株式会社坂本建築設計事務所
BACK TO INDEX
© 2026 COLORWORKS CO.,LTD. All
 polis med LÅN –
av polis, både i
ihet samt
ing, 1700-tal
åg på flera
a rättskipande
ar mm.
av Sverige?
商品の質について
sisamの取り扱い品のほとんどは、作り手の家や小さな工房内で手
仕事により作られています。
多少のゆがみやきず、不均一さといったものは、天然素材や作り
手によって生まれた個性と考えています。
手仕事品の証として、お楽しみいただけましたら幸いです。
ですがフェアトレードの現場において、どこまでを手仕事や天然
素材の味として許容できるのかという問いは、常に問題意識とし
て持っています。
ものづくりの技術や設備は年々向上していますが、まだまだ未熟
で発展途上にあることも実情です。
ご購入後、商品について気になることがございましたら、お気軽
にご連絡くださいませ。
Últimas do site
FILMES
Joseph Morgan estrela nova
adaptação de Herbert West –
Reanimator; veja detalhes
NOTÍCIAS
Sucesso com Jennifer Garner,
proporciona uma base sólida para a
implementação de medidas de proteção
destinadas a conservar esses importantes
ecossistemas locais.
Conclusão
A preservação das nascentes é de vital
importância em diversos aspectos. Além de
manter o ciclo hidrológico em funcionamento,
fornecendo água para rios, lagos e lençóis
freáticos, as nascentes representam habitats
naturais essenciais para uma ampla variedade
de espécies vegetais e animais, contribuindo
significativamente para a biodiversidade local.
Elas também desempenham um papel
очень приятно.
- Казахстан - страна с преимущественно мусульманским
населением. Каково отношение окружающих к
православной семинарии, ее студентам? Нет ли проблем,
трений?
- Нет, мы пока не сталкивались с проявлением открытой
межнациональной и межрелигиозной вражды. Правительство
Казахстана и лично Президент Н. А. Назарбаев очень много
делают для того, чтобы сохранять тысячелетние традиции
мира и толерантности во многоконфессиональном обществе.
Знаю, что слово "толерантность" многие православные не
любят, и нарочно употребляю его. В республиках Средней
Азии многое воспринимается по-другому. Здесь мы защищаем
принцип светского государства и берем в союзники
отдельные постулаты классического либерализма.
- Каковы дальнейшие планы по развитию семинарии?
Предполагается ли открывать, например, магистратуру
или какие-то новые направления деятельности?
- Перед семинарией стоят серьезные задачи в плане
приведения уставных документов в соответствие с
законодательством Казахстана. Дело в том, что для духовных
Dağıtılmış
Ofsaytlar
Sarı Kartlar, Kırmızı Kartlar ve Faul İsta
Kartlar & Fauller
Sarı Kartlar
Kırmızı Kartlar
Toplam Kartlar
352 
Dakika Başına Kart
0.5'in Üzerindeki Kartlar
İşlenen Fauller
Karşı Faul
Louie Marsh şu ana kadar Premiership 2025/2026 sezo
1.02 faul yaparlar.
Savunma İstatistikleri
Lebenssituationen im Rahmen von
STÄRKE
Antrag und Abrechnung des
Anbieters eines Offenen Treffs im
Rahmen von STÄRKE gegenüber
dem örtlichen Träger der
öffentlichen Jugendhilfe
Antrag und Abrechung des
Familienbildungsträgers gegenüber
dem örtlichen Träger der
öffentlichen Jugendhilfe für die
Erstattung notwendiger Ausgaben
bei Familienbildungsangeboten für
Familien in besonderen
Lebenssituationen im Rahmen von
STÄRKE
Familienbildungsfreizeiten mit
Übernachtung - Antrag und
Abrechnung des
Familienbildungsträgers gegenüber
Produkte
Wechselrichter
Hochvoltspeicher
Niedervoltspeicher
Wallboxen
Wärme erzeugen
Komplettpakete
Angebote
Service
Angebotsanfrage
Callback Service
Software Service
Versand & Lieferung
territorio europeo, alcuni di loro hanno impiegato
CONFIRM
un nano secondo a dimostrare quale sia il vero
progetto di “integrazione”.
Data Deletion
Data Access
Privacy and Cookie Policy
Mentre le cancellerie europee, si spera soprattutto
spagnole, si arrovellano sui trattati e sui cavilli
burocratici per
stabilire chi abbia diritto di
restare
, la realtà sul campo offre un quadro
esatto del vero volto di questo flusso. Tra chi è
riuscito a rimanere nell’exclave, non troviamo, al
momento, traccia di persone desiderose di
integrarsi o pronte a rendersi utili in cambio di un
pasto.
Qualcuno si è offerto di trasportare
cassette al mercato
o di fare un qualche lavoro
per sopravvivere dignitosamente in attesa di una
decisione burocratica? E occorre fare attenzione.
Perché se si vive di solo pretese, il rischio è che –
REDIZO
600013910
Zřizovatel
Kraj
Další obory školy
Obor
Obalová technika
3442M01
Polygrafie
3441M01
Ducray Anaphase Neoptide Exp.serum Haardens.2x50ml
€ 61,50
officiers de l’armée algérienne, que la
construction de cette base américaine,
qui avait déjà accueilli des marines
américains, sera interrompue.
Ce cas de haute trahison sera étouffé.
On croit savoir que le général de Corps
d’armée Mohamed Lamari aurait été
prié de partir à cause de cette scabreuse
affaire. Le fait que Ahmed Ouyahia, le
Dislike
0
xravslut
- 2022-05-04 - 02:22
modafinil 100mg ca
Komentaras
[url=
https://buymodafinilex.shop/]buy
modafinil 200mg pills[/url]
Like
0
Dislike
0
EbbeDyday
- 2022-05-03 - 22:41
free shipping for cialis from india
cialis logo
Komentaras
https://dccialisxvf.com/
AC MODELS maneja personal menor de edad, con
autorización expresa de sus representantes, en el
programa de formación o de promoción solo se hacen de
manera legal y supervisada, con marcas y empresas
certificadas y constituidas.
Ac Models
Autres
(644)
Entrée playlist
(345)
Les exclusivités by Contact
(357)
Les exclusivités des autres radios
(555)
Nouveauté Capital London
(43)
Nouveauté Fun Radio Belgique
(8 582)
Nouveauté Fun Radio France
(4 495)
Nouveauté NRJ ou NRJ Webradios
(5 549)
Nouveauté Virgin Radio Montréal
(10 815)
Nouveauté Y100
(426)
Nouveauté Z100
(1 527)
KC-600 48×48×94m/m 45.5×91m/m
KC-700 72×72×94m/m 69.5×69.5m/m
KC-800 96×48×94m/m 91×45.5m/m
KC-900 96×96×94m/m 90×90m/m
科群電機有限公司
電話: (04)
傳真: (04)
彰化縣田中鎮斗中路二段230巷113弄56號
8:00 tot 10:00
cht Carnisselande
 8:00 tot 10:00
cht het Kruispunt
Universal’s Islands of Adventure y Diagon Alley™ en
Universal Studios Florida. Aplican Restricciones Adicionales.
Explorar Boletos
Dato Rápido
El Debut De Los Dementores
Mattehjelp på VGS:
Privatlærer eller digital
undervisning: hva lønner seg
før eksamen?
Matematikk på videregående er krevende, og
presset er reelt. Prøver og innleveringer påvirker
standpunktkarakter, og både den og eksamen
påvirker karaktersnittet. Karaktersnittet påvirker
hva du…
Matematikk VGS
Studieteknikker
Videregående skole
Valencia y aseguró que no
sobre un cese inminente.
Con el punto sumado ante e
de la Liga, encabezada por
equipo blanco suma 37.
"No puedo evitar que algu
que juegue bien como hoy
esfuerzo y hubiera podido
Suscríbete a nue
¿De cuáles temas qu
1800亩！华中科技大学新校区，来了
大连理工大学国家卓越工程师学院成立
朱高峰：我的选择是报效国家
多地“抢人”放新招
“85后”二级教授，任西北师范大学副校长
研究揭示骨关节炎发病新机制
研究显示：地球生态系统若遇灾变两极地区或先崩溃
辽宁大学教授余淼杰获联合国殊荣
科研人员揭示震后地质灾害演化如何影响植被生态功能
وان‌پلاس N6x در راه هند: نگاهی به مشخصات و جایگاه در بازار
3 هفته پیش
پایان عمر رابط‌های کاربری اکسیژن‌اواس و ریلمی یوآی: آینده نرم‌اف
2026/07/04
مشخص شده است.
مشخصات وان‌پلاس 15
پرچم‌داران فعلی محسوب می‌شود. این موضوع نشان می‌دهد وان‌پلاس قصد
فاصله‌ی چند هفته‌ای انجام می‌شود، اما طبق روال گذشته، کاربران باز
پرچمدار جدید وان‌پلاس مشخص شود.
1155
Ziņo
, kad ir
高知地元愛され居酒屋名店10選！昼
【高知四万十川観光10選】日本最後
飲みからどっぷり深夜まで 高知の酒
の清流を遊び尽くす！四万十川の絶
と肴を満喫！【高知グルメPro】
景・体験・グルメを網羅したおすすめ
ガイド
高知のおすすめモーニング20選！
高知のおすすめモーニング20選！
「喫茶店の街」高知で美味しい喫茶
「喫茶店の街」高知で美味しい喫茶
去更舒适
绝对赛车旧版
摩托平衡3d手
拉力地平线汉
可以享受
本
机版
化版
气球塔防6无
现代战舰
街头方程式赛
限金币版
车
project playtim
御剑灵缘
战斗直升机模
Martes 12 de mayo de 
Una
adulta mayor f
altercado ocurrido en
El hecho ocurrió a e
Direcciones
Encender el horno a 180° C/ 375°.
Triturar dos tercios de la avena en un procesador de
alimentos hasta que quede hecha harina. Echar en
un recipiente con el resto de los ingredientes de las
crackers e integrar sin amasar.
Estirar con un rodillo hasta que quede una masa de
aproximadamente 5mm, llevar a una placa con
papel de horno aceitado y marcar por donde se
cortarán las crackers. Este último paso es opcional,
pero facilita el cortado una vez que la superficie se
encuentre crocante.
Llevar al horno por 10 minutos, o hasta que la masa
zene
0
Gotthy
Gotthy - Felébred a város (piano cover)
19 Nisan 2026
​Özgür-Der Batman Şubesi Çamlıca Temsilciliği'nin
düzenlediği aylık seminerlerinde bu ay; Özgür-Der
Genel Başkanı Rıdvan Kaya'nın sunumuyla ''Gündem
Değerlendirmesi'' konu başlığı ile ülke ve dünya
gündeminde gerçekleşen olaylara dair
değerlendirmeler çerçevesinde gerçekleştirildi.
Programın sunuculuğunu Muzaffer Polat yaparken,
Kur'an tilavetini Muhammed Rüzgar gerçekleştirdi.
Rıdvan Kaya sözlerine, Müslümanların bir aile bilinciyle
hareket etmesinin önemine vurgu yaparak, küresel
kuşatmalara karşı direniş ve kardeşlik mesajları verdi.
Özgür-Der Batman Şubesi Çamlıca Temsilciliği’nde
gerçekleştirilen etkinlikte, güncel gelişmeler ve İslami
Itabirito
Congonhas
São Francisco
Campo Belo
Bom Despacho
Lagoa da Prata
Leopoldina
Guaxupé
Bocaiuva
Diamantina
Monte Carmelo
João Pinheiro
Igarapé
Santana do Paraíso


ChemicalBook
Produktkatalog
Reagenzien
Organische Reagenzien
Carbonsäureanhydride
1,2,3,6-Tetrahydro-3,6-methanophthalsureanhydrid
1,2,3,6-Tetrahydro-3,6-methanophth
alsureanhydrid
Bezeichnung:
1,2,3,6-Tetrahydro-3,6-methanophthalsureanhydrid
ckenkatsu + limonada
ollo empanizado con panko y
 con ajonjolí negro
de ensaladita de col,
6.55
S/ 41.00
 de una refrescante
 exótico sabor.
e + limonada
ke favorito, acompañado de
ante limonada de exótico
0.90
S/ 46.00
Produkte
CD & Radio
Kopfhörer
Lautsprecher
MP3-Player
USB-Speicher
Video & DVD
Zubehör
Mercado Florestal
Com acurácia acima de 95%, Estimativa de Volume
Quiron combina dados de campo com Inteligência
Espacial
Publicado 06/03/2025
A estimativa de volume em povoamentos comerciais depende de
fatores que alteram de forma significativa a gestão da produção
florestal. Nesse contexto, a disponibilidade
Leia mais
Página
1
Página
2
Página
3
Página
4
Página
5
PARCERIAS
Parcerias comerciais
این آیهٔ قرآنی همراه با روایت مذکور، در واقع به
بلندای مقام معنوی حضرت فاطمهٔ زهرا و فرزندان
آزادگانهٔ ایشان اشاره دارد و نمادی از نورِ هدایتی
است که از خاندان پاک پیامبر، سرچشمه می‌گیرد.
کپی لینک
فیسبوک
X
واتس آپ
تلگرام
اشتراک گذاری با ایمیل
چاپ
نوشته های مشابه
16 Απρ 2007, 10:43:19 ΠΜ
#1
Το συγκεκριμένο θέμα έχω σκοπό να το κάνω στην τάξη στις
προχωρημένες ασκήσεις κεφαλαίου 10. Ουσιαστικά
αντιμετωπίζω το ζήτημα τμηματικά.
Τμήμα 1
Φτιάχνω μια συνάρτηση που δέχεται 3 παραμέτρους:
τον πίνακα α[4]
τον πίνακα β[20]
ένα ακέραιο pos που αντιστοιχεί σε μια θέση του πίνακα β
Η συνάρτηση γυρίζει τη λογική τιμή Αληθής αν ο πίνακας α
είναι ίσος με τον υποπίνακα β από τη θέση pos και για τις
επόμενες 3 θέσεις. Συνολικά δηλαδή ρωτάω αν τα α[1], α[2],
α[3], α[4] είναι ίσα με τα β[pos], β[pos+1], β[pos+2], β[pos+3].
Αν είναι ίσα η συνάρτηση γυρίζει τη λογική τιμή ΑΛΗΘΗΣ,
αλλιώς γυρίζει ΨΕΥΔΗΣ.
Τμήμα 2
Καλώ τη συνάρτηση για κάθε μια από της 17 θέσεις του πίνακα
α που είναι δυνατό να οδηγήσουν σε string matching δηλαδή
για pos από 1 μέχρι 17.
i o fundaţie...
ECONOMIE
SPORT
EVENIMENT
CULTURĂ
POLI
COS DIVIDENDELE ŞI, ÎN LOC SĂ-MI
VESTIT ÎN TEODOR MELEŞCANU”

++++++++

Problem requirements:
Copy every line of the records above that holds the word "Özgür".

Answer box:
​Özgür-Der Batman Şubesi Çamlıca Temsilciliği'nin
düzenlediği aylık seminerlerinde bu ay; Özgür-Der
Özgür-Der Batman Şubesi Çamlıca Temsilciliği’nde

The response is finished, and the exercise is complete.